TP and Nabakov doing SF that isn't

Matthew Cissell macissell at yahoo.es
Sat Jun 23 04:56:52 CDT 2012


Some days ago I mentioned Adam Roberts treatment of TP and asked how people felt about categorizing TP as SF. Someone (sorry, I don't remember who) mentioned that at the time it looked like SF that was being done in the so-called New Wave period (Female Man, Crash, etc).

I'll throw in on that now. Without explaining my view in great depth let me say that what TP has done strikes me as a way to write SF without it looking very SF. I don't equate SF with robots and gizmos (as someone said), but for many people robots and spaceships are a big part of SF. In TP the rocket stands in for the spaceship as the automaton stands in for the robot (i'm sure someone must have made this point before, but you'll forgive my ignorance). THis is a thought in the back of my mind when I read TP.

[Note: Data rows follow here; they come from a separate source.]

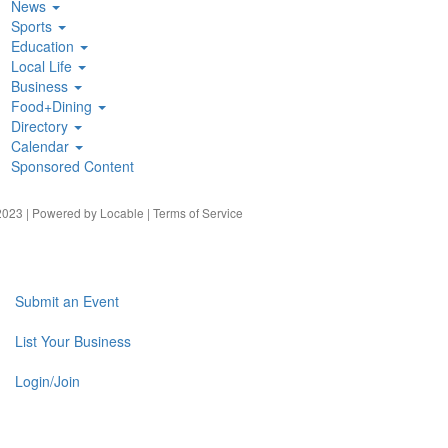
News
Sports
Education
Local Life
Business
Food+Dining
Directory
Calendar
Sponsored Content
023 | Powered by
Locable
|
Terms of Service
Submit an Event
List Your Business
Login/Join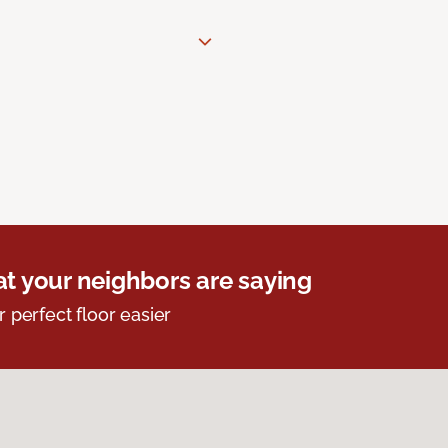
t your neighbors are saying
r perfect floor easier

The other night while trying to read myself to sleep I picked up my collection of Nabakov short stories (Penguin "Collected Stories") and started one that I had somehow missed the first time through. At the end of the collection is a piece called "Lance". (Please forgive me if this well known to you good folk or has been posted before in some way.) On the second page I read the following (a long quote but worth it if you don't know it):

I not only debar a too definite planet from any role in my
story-- from the role every dot and full stop should play in my
story (which I see as a  kind  of  celestial  chart)--  1  also
refuse  to  have anything to do with those technical prophecies
that scientists are reported to make to reporters. Not  for  me
is  the  rocket  racket.  Not  for me are the artificial little
satellites that the earth is promised; landing  starstrips  for
spaceships  ("spacers")--  one,  two,  three,  four,  and  then
thousands of strong castles  in  the  air  each  complete  with
cookhouse  and  keep, set up by terrestrial nations in a frenzy
of  competitive  confusion,  phony  gravitation,  and  savagely
flapping flags. Another  thing  I  have  not  the slightest use for is the
special-equipment business--  the  airtight  suit,  the  oxygen
apparatus--  suchlike  contraptions. Like old Mr. Boke, of whom
we shall hear in a minute, I am eminently qualified to  dismiss
these  practical  matters  (which  anyway  are  doomed  to seem
absurdly impractical to future spaceshipmen, such as old Boke's
only son), since the emotions that gadgets provoke in me  range
from  dull  distrust  to  morbid  trepidation. Only by a heroic
effort can I make myself  unscrew  a  bulb  that  has  died  an
inexplicable death and screw in another, which will light up in
my face with the hideous instancy of a dragon's egg hatching in
one's bare hand. Finally,  I  utterly  spurn  and  reject so-called science
fiction. I have looked into it, and found it as boring  as  the
mystery-story  magazines-- the same sort of dismally pedestrian
writing with oodles of  dialogue  and  loads  of  commutational
humor. The clichиs are, of course, disguised; essentially, they
are  the  same  throughout all cheap reading matter, whether it
spans the universe or the living  room.  They  are  like  those
"assorted"  cookies  that differ from one another only in shape
and shade, whereby their shrewd makers ensnare  the  salivating
consumer  in  a  mad  Pavlovian  world where, at no extra cost,
variations in simple  visual  values  influence  and  gradually
replace flavor, which thus goes the way of talent and truth, 

Now how many things can you find that make you think of TP? More importanly it was published in 1958 (while VN was still teaching at Cornell) in "Nabakov's Dozen", when TP starts writing. Might this have been part of the fertile ground that allowed the seed to take root and grow? Whaddya tink?